Common studies include dose range finding (DRF) to establish tolerability, GLP repeat-dose toxicity in rodents and non-human primates, genetic toxicology tailored to linker and warhead structures, metabolite identification and characterization in plasma, urine, feces and bile, immunogenicity and anti-drug antibody monitoring, and reproductive/carcinogenicity studies. Studies integrate toxicokinetics to correlate exposure with findings.

Target selectivity is evaluated using proteomics approaches to identify unintended protein degradation, cell-based selectivity panels across multiple tissue types, biochemical assays confirming specificity of target and E3 ligase engagement, and functional assays monitoring for adverse effects. For molecular glues, selectivity requires confirming specific E3 ligase dependency and substrate recognition.

Off-target effects include unintended protein degradation from promiscuous E3 ligase recruitment, neo-substrate formation bringing unrelated proteins to the E3 ligase, immune modulation through the ubiquitin-proteasome pathway, and linker metabolite toxicity. These are assessed through unbiased proteomics screening, cell-based cytotoxicity panels, immune function assays, and comprehensive metabolite characterization with independent safety testing of major metabolites.

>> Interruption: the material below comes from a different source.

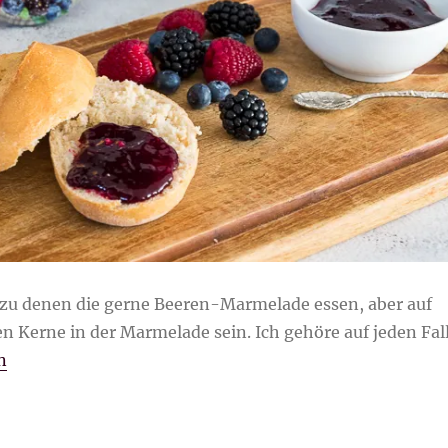
 zu denen die gerne Beeren-Marmelade essen, aber auf
en Kerne in der Marmelade sein. Ich gehöre auf jeden Fal
 samtige Beeren-Marmelade ohne Kerne“
n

Degradation efficacy is measured by quantifying target protein depletion using Western blotting, ELISA, or LC-MS/MS-based protein quantification in cells and tissues. Time-course studies establish degradation kinetics and duration of effect. Dose-response curves identify optimal concentrations and detect hook effects. Functional downstream readouts confirm biological consequences of target protein loss.

Key considerations include optimizing binding affinity to target and E3 ligase (for PROTACs), ensuring appropriate linker length and stability, improving cell permeability and tissue distribution, minimizing off-target degradation through selective E3 recruitment, addressing formulation challenges from poor solubility, and establishing PK/PD relationships that account for catalytic mechanisms and potential hook effects.

For PROTACs: the target-binding ligand, E3 ligase-binding ligand, and linker must each be evaluated for efficacy, stability, selectivity, and safety. For molecular glues: target engagement, E3 ligase interaction, and selectivity profile. For LYTACs/AUTACs: receptor-binding domain, target-binding domain, and confirmation of receptor expression and internalization pathways. Each component requires independent characterization and evaluation as part of the complete degrader.

Linker design impacts stability, degradation efficacy, permeability, and metabolic profile. Effective linker design ensures optimal geometry for ternary complex formation in PROTACs while maintaining stability against premature cleavage. Linker metabolism generates multiple metabolites requiring tracking and characterization. Molecular architecture affects solubility, formulation approaches, bioavailability, and tissue penetration, with bivalent degraders presenting greater challenges than molecular glues or lysosome-directed approaches.